Sioka further announced 1 587 children were dumped, while 293 were abandoned during the same period. In addition, social workers attached to the gender-based violence protection unit offered psychosocial support to 3 112 children and their families. 

The data excludes services delivered to children who are not enrolled in gender-based violence units. Although the Act was enacted in 2015, it only became operational in 2019 when the regulations were gazetted. 

Sioka said during the short period of implementation of the Act, there were several challenges observed which necessitated the amendment.

One of the challenges included social workers having to attend to the spate of violence perpetrated against children. The current ratio is that there is one social worker for at least 13 000 children throughout the country, as there are only 83 social workers in the ministry. The minister stressed there is an urgent need to expand the number to at least 242 social workers or at least one social worker for each constituency. 

Currently, a single social worker covers two or three constituencies. “This means that social workers can only deal with crises and cannot probe deeper into cases,” said Sioka. 

“This makes it hard to deliver comprehensive services and complete their investigations into allegations of child abuse and exploitation within the time frame specified.” The minister said the ministry also intends to increase the child’s voice in matters of custody access and disputes and guardianship. She said the children’s voice in such battles is limited and children are often used as pawns between their parents and caregivers. 

Sioka said it is also the ministry’s wish to expand regulation on the registration of child protection organisations to ensure that the right organisations are registered and designated to provide services to children. 

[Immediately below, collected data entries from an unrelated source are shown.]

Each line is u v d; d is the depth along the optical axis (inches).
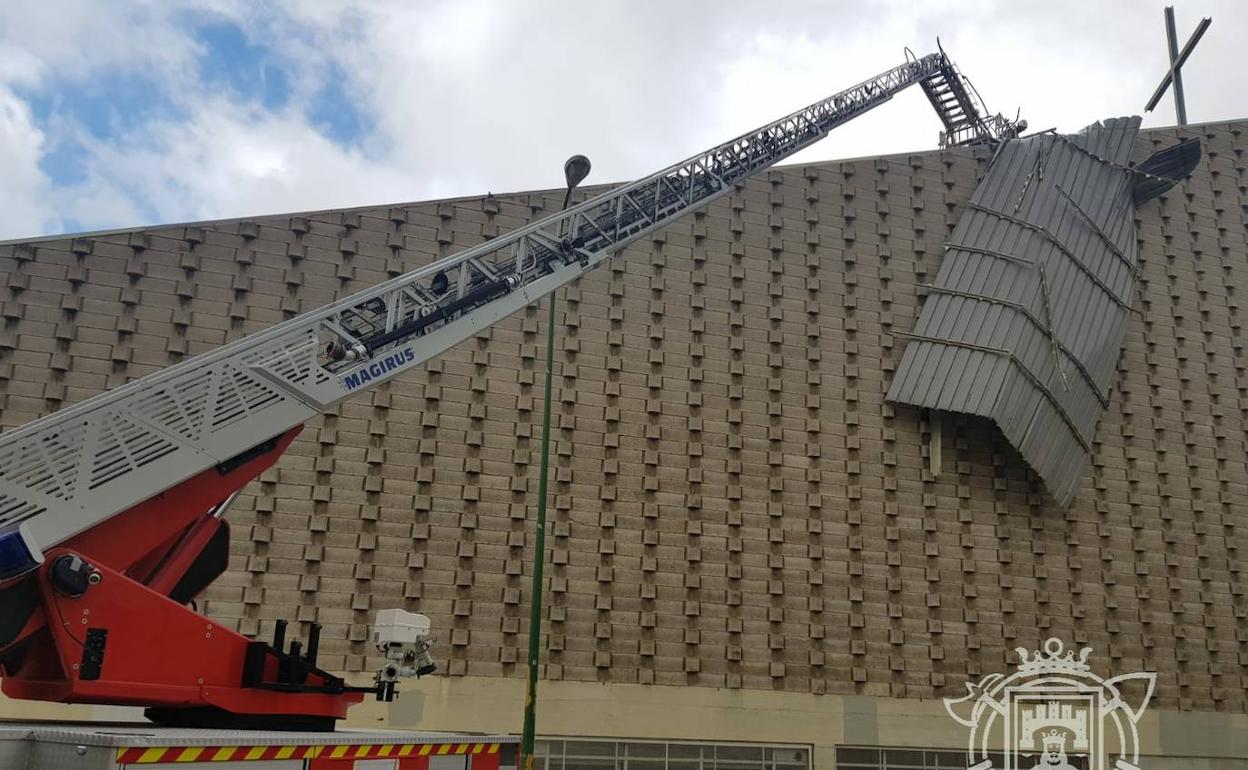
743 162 948.6
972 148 1455.5
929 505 1269.7
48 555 409.1
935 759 1183.6
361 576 1045.8
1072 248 1401.3
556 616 1093.8
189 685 440.1
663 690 1109.1
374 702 1010.7
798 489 1231.5
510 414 1150.3
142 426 470.6
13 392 982.4
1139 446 1405.0
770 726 1130.7
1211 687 1314.0
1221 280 1531.7
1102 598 1306.6
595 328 1211.9
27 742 330.0
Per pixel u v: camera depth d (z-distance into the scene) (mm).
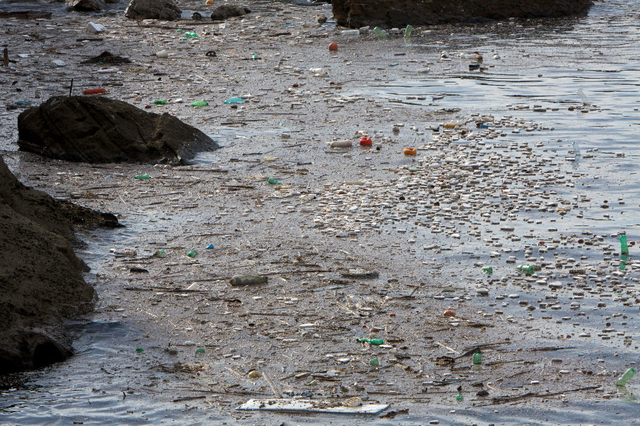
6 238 15750
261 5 73812
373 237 19656
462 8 61969
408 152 27266
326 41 54656
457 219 20828
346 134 30406
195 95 37531
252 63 46188
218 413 11859
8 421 11570
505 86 39031
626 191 22781
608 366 13172
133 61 46375
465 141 28906
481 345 14070
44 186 23922
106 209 21953
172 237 19859
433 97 36719
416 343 14203
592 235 19406
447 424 11469
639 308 15383
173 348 14070
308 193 23422
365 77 41906
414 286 16734
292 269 17734
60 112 27766
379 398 12281
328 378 12961
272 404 12102
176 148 27219
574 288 16453
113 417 11727
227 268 17844
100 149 27312
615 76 40875
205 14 68438
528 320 15039
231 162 27031
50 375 13102
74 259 17031
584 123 31156
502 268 17578
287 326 14953
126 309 15641
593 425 11383
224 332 14734
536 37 54781
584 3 66812
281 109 34781
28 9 70250
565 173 24641
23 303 14422
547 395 12297
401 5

Equally, there is also a need to expand on the provision of detrimental cultural behaviour. This will allow the ministry to identify practices that are harmful to the children’s wellbeing. In addition, the minister said the Child Care Protection Act excludes surrogacy, yet there are many children born through surrogacy, but there are no provisions to safeguard these children.  “There must be measures providing for the establishment of formal agreements between parties involved in surrogacy, defining the relationship between children born of such procedures and the commissioning parents,” said Sioka.